The central issue was whether the evidence provided a rational basis for the jury to acquit Reynolds of aggravated robbery while convicting him of lesser offenses. This required determining whether Reynolds’s use of the gun occurred “in the course of committing” the theft, which includes acts during “immediate flight” from the underlying crime.

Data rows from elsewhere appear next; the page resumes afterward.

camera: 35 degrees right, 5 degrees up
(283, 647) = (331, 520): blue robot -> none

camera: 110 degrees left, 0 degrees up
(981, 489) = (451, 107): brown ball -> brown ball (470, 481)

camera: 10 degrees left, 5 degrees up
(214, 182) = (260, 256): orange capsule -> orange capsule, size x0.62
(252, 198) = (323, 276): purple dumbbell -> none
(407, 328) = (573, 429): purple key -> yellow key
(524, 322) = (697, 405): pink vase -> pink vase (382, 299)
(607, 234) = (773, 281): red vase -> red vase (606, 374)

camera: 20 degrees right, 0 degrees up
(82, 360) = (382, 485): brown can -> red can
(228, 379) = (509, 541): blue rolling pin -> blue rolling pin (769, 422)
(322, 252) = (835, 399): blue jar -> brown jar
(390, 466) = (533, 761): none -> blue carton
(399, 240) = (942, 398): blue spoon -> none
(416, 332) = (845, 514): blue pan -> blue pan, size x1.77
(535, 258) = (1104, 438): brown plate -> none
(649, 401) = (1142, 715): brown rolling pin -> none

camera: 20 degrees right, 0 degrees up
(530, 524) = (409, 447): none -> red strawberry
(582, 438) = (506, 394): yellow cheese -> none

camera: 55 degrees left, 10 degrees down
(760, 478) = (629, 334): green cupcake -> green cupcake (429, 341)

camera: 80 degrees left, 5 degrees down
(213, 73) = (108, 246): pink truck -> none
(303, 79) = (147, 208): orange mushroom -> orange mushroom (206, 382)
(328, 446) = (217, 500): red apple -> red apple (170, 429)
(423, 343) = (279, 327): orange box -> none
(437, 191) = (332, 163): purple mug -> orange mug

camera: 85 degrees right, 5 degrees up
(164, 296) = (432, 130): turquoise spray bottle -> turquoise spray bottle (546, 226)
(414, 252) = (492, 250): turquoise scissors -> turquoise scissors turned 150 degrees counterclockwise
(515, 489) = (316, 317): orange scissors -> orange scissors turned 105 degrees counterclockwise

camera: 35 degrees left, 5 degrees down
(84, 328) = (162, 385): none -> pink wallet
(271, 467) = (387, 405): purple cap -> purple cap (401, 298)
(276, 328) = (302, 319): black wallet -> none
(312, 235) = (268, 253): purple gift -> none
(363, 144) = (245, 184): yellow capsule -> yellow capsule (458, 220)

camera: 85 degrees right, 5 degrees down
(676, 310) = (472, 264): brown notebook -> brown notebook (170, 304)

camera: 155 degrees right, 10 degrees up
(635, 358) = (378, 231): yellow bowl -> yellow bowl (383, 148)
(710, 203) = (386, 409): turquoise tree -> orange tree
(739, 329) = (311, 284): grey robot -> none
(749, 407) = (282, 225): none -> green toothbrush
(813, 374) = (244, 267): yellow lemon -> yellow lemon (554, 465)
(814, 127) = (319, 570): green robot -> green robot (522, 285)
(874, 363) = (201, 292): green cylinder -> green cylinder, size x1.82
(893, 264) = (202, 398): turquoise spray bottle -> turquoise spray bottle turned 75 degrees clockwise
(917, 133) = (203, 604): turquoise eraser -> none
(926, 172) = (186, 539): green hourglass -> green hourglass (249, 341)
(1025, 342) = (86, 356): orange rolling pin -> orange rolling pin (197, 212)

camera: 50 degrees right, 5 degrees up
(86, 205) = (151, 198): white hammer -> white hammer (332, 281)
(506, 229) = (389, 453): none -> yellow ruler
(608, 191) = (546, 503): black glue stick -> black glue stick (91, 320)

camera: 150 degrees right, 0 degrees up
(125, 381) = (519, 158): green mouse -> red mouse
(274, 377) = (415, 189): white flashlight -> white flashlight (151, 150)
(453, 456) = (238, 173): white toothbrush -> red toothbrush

Court’s Analysis and Holding

The court applied the two-part test for lesser included offense instructions: (1) overlapping statutory elements and (2) rational evidentiary basis for acquittal on the greater charge. While the State conceded the first element, the court found no rational basis for the second. The court rejected Reynolds’s argument that crossing the store’s property line broke the chain of immediate flight. Given that Reynolds used the gun within seconds and one hundred feet of the theft, during an uninterrupted pursuit, the court found the evidence unambiguous—the gun use occurred during immediate flight from the theft, satisfying the elements of aggravated robbery.

Practice Implications

This decision clarifies that immediate flight encompasses actions occurring within a continuous chain of events after the underlying crime, without requiring physical presence on the business premises. Practitioners defending theft cases involving subsequent violence should focus on establishing clear temporal and spatial breaks between the theft and any threatening conduct. The court’s emphasis on uninterrupted pursuit and proximity suggests that successful lesser included offense arguments require evidence of meaningful separation between the theft and subsequent criminal acts.

Original Opinion

Link to Original Case

Case Details

Case Name

State v. Reynolds

Citation

2013 UT App 112

Court

Utah Court of Appeals

Case Number

No. 20110880-CA

Date Decided

May 2, 2013

Outcome

Affirmed

Holding

When a defendant uses a dangerous weapon during immediate flight from retail theft that occurs within seconds and one hundred feet of the store, the trial court properly refuses jury instructions on lesser included offenses because the evidence provides no rational basis for acquittal of aggravated robbery.

Standard of Review

Abuse of discretion for refusal to give jury instruction, with more deference given to factual determinations than legal determinations

Practice Tip

When requesting lesser included offense instructions, establish clear temporal and spatial breaks between the underlying crime and any subsequent use of force to avoid the ‘immediate flight’ doctrine.